◆ **Activities**
**A.** Reproduce word for word the stretch of the MMG Weekly newsletter that begins at the words "On Thursday, Bonds" and stops after "back any further.".
**B.** Using the MMG Weekly newsletter, decide whether each statement agrees with it: (i) Bonds and home loan rates finished the week slightly improved; (ii) the Existing Home Sales report for June came in higher than expected; (iii) the Department of Labor's Jobs Report is scheduled for Thursday. Answer yes or no for each and quote the words that settle it.
**C.** List every economic report or index that the MMG Weekly newsletter names by title.

◆ **Source text**
"""

MMG Weekly
Last Week in Review
"NO MATTER HOW FAR LIFE PUSHES YOU DOWN, NO MATTER HOW MUCH YOU HURT, YOU CAN ALWAYS BOUNCE BACK." WNBA player Sheryl Swoopes. And bouncing back is exactly what Bonds and home loan rates tried to do last week after being pushed to their worst levels of the year.
Bonds and home loan rates managed to hold fairly steady in the first half of the week, despite comments from Philadelphia Fed President Charles Plosser, who said "inflation is too high." Remember signs of inflation typically cause Bonds and home loan rates to worsen, but Plosser also stated that the Fed must "back up their words with action" and hike their benchmark Fed Funds rate. Since a hike by the Fed could lessen inflation...and as a result, cause Bonds and home loan rates to improve...Plosser's inflation comments didn't have as much of an impact on the markets as they could have otherwise.
On Thursday, Bonds managed their biggest rebound of the week after several negative economic reports, including a much higher than expected Initial Jobless Claims report and a lower than expected Existing Home Sales report for June, caused money to flow out of Stocks and into Bonds. However, there was good economic news on Friday as New Home Sales for June and Orders for Durable Goods were far better than expected and the Consumer Sentiment Index shocked the markets with a very robust reading. And good economic news about the economy is bad news for Bonds, which caused money to flow right back out of Bonds into Stocks, keeping Bonds and home loan rates from bouncing back any further.
After all the dramatic ups and downs of the week, Bonds and home loan rates ended the week slightly improved.
GAS PRICES HAVE BEGUN TO IMPROVE, BUT THEY'RE STILL MAKING A BIG IMPACT ON OUR WALLET. CHECK OUT THIS WEEK'S MORTGAGE MARKET VIEW FOR SOME GREAT TIPS ON HOW TO MAKE YOUR GALLONS GO FURTHER.
Forecast for the Week
Several reports that are scheduled for this week could determine whether Bonds and home loan rates can manage a bigger comeback than they did last week. Definitely stay tuned for the Department of Labor's big Jobs Report scheduled for Friday, which will show the number of jobs lost or gained in July. Remember: The Department of Labor averages their numbers, and part of each month's report includes "revisions" to the several prior months' numbers. A positive report could be good news for Stocks, but bad news for Bonds and home loan rates, so it will be especially important to see what numbers are posted on the "scoreboard."

"""

◆ **Supplied material**
"""

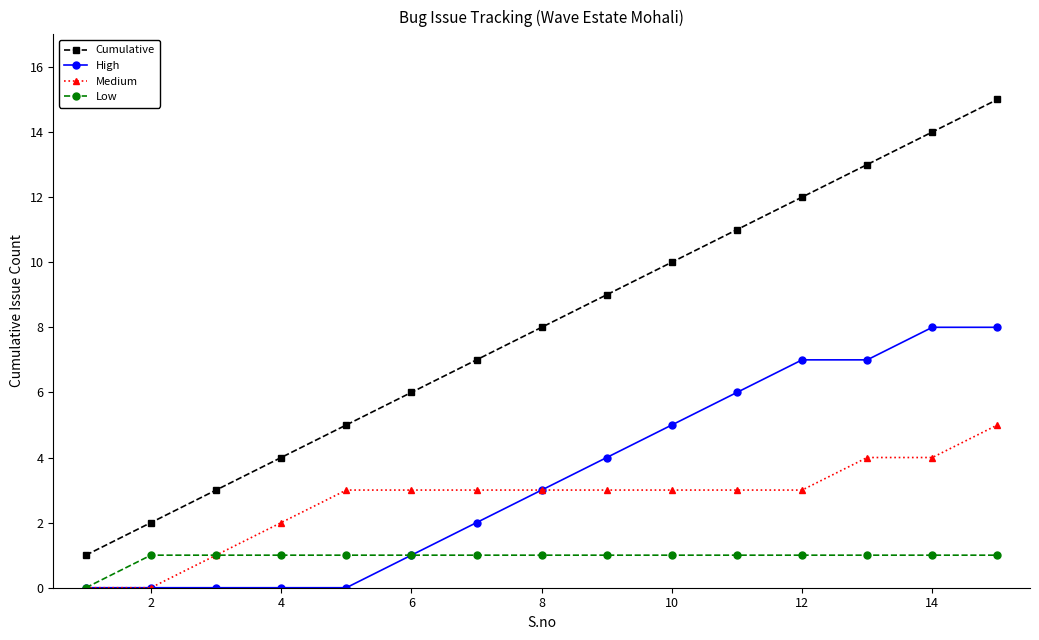

True or false: Medium and Cumulative cross at least once.

False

"""

◆ **Task-by-task solutions**
**A.**
On Thursday, Bonds managed their biggest rebound of the week after several negative economic reports, including a much higher than expected Initial Jobless Claims report and a lower than expected Existing Home Sales report for June, caused money to flow out of Stocks and into Bonds. However, there was good economic news on Friday as New Home Sales for June and Orders for Durable Goods were far better than expected and the Consumer Sentiment Index shocked the markets with a very robust reading. And good economic news about the economy is bad news for Bonds, which caused money to flow right back out of Bonds into Stocks, keeping Bonds and home loan rates from bouncing back any further.

**B.**
(i) Yes: "Bonds and home loan rates ended the week slightly improved."
(ii) No: "a lower than expected Existing Home Sales report for June"
(iii) No: "the Department of Labor's big Jobs Report scheduled for Friday"

**C.**
Initial Jobless Claims
Existing Home Sales
New Home Sales
Orders for Durable Goods
Consumer Sentiment Index
Jobs Report